Браслет обнаружился за дальней кроватной ножкой, я вылезла с ним с другой стороны и с удовольствием обнаружила, что от удара об пол кольцо разомкнулось. Марек, когда увидел, что я опять нацелилась на его привязанную конечность, забился пойманной рыбешкой.
– Прости, пожалуйста, прости…
– Адичка! – ахнула Гражина. – Беда! Доманцы дверь в покои вышибают.
Я быстро защелкнула артефакт на запястье чародея и побежала наружу. Слуги купца оказались хлопцами рослыми, пришлось поднапрячься, чтоб вытолкать их за порог.
– Прощения просим, – низко поклонилась я, закрывая за спиной дверь. – По какому праву…
Меня не понимали! На лестничной клетке толпилось человек десять или больше. В основном доманцы.
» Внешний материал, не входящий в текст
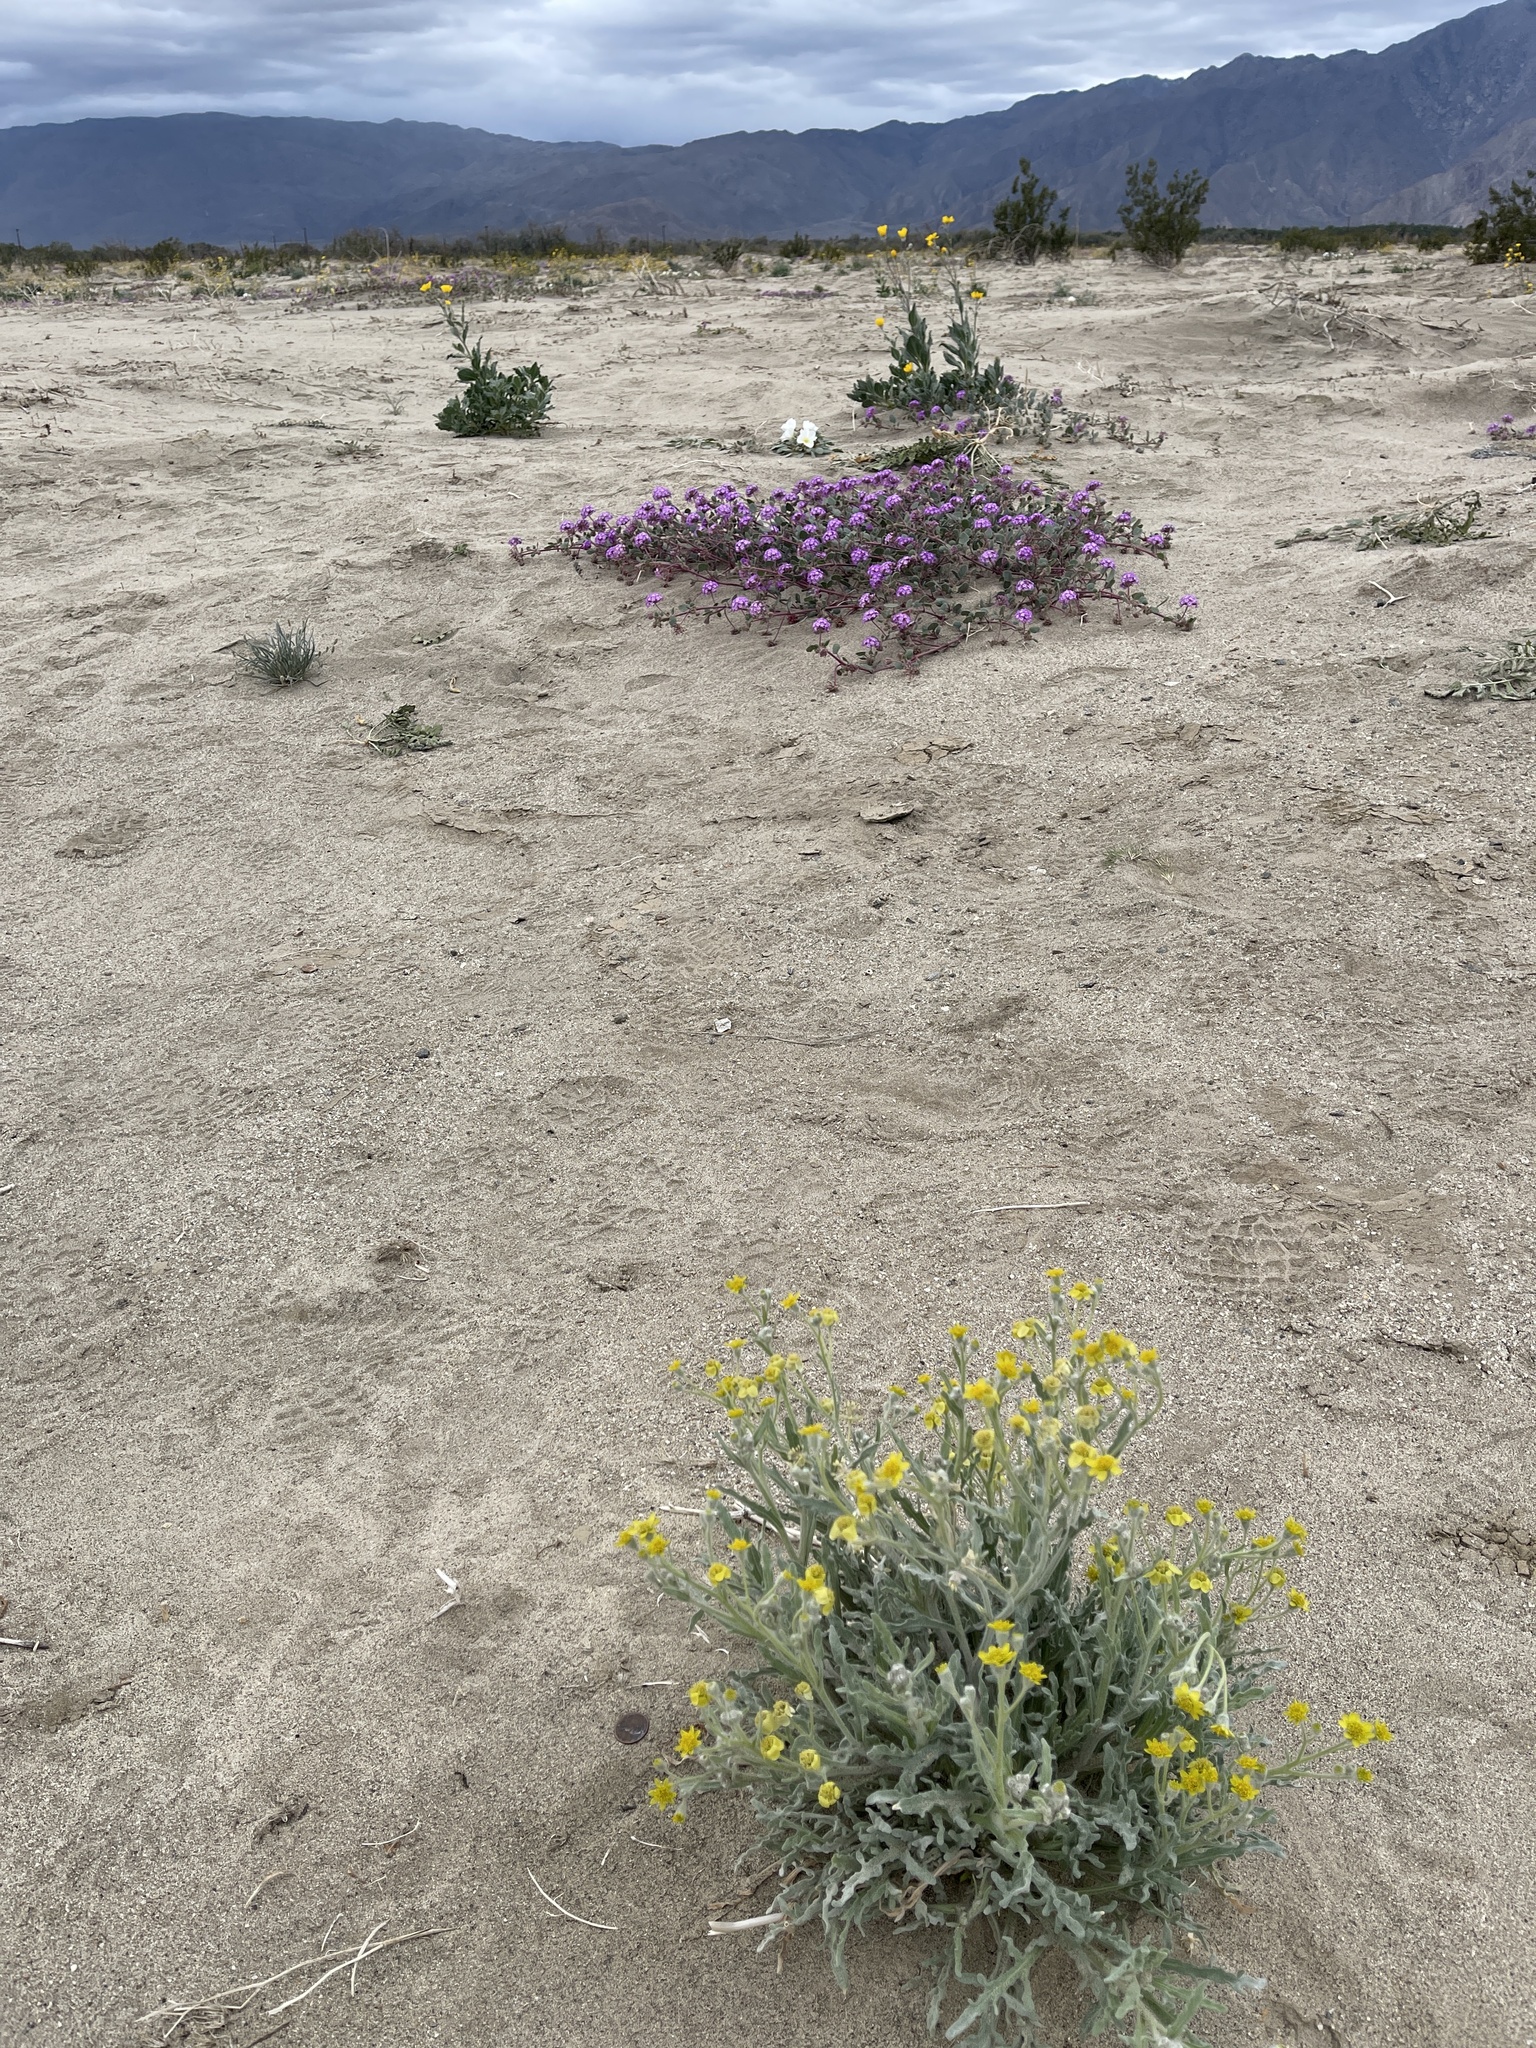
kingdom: Plantae
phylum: Tracheophyta
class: Magnoliopsida
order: Asterales
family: Asteraceae
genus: Baileya
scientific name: Baileya pauciradiata
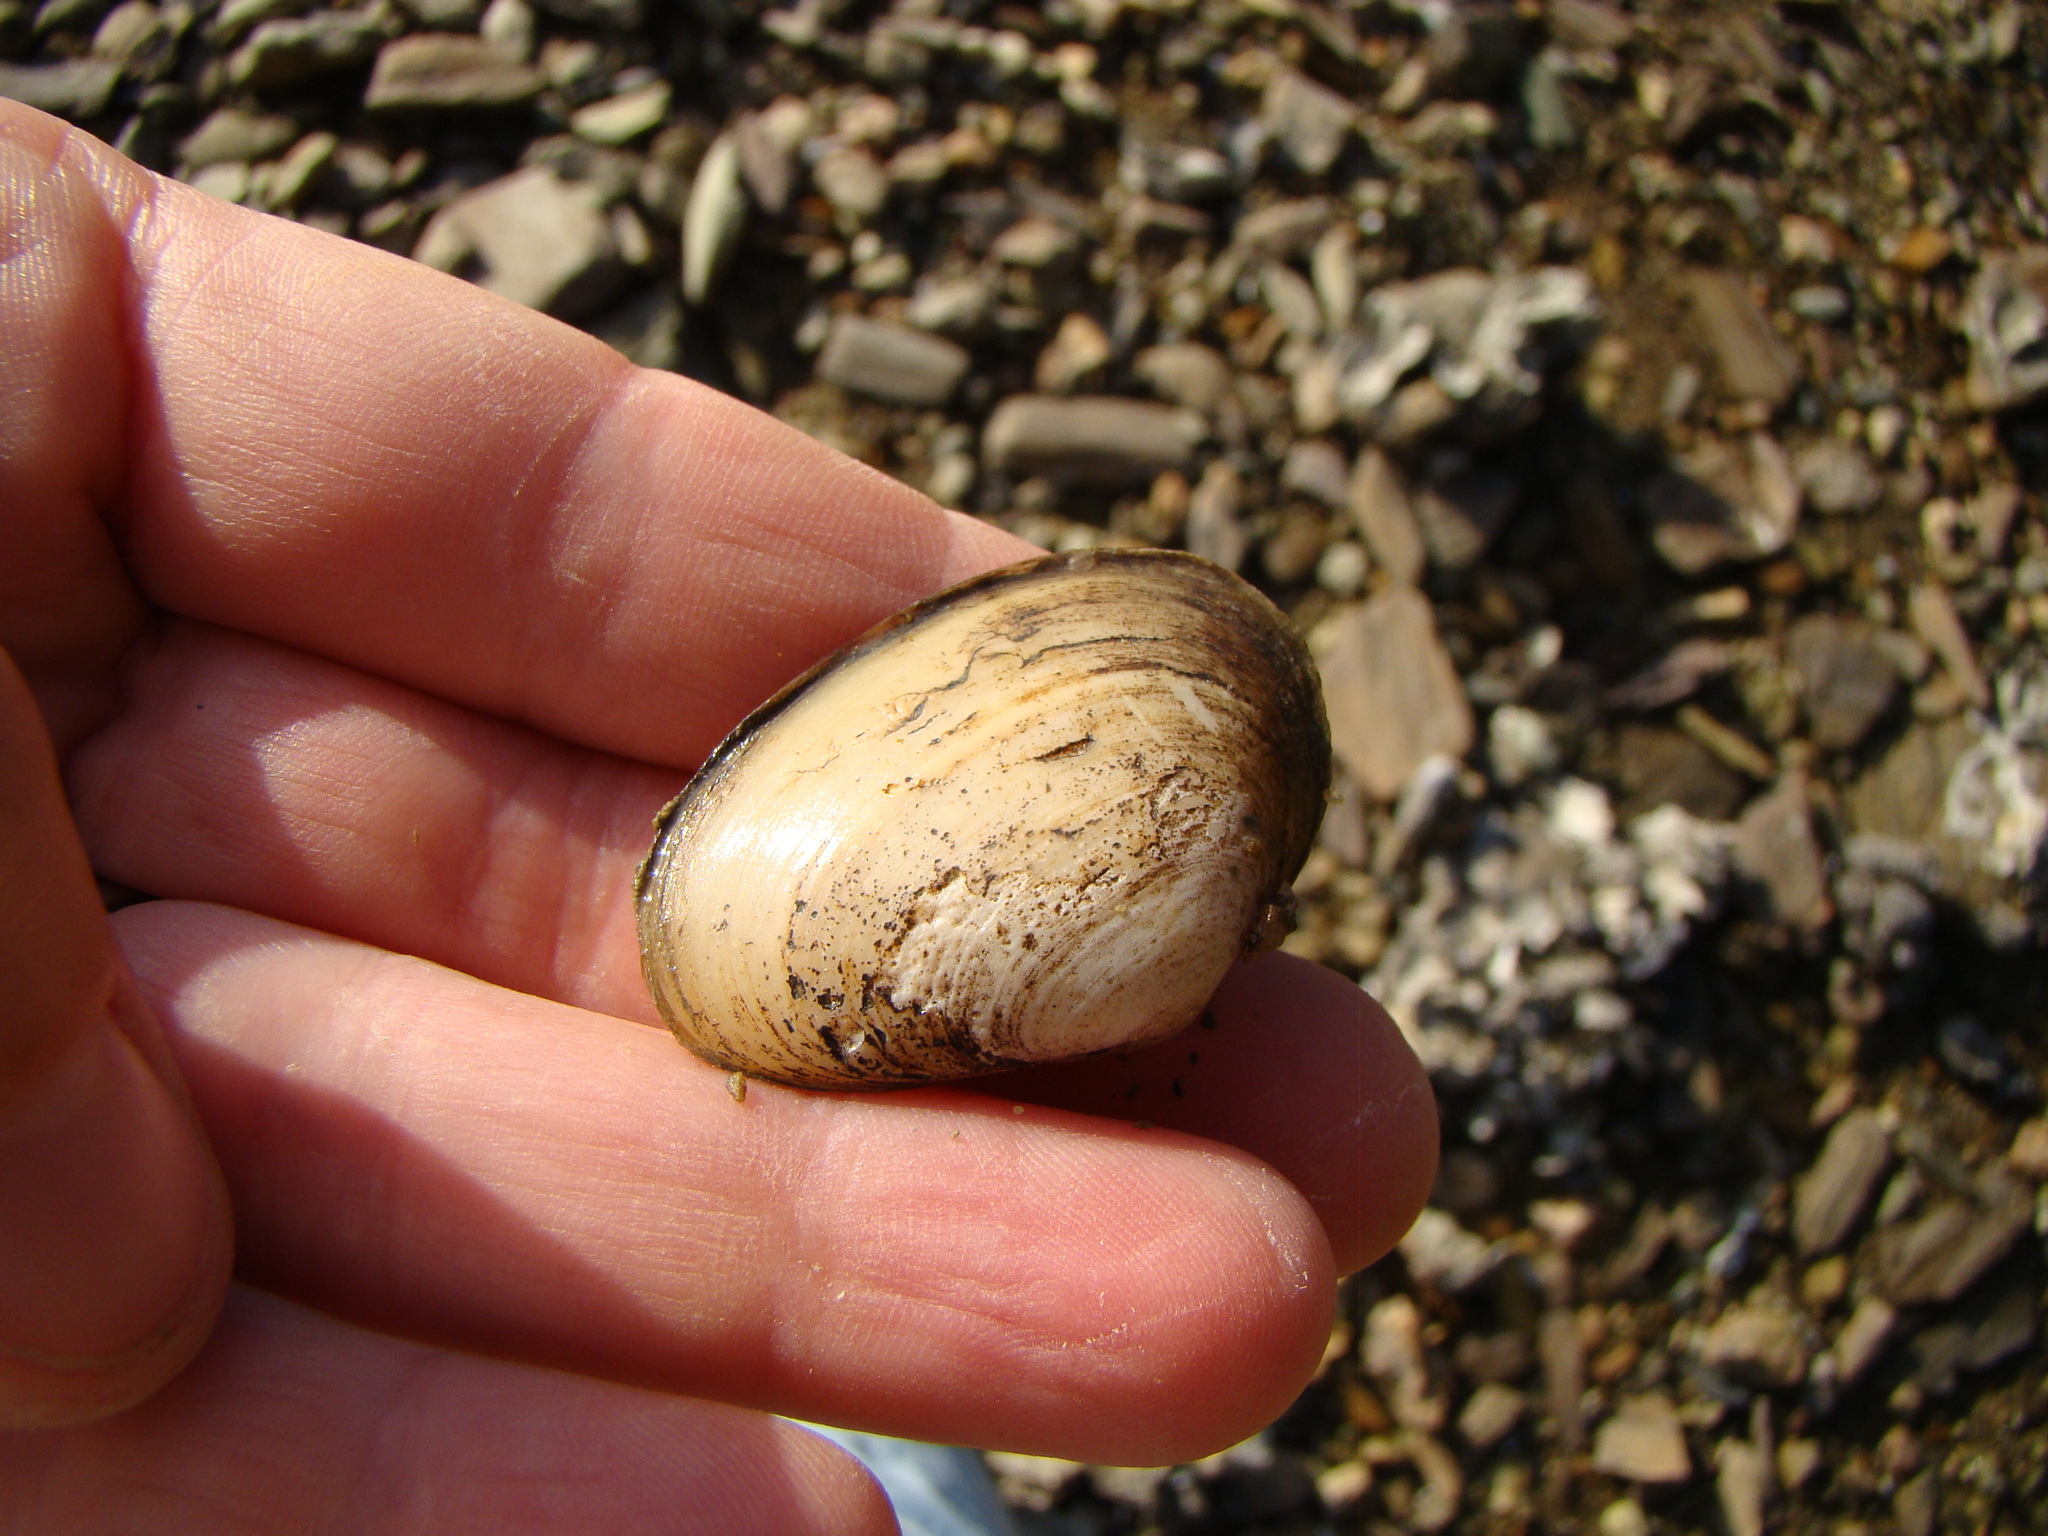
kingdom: Animalia
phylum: Mollusca
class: Bivalvia
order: Venerida
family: Mesodesmatidae
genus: Paphies
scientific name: Paphies australis
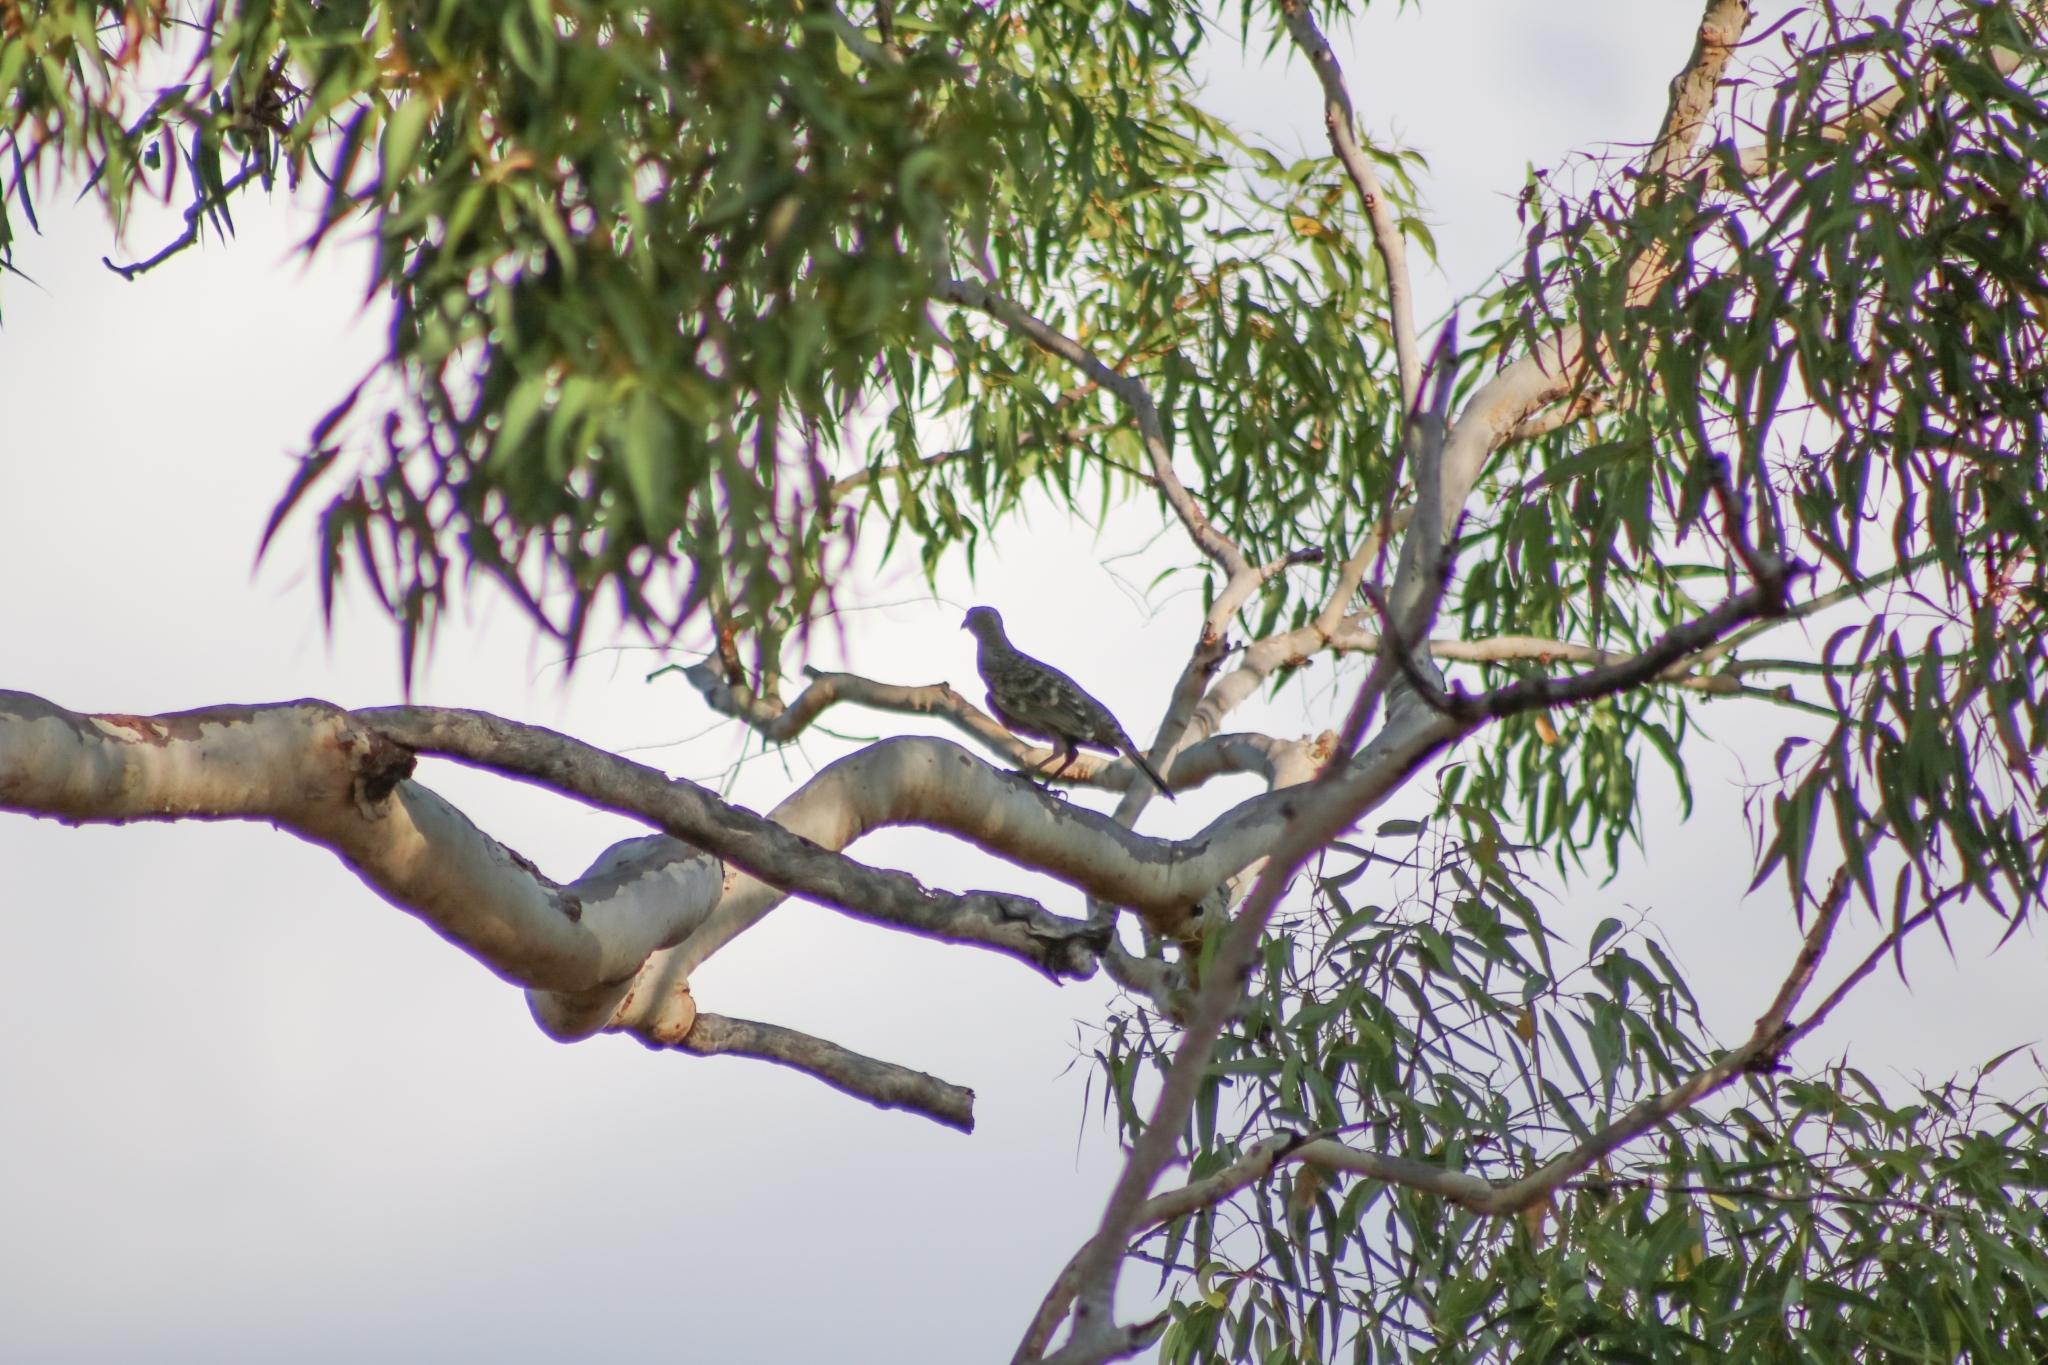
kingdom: Animalia
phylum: Chordata
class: Aves
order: Passeriformes
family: Ptilonorhynchidae
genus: Chlamydera
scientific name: Chlamydera nuchalis
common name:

Пан Руфус при моем появлении приосанился, одарил страстным взглядом. Только вот этого сейчас не хватает! От разноголосого лопотания я немного растерялась, переводила взгляд с лица на лицо. Ни словечка не понятно. Тетушка Гражина, почему вы меня иностранным языкам не обучили?
Трактир тряхнуло, как при землетрясении, доски пола ушли из-под ног, я покачнулась, чтоб не упасть, схватилась за чью-то руку. Пальцы скользнули по золотому браслету. Марек?
Чародей был бос и растрепан. Когда толчки успокоились, он меня отпустил и с глумливой улыбкой протянул кружевные панталончики:
– Кажется, по прямому предназначению эту вещицу использовать уже не удастся.
Изгрыз и обслюнявил, конечно не удастся. Покраснев, я спрятала тряпочку под халат. Чародей пробормотал:
– Так, что тут у нас?
И без паузы перешел на доманский. Сначала пристыдил пана Руфуса, потом осыпал комплиментами Алондру. Слов я не понимала, но предполагать их значение могла. Девицу держали за плечи две женщины, наверняка мать и сестра, батюшка, оказавшийся не старше жениха, всем своим видом выражал скорбь и смирение. Марек продолжал вещать, и глава семейства стал на глазах веселеть. Чародей развел руками, произнес гортанную фразу, пан Руфус приблизился к Алондре, опустился на колено, облобызал девичью ручку.
Все зрители на этажной клетке не поместились, усеивали лестницу, перегибались через перила, среди голов в ночных колпаках и чепчиках я заметила шлемы стражи. Значит, Петрик исполнил приказ, и бургомистр явился в мой трактир.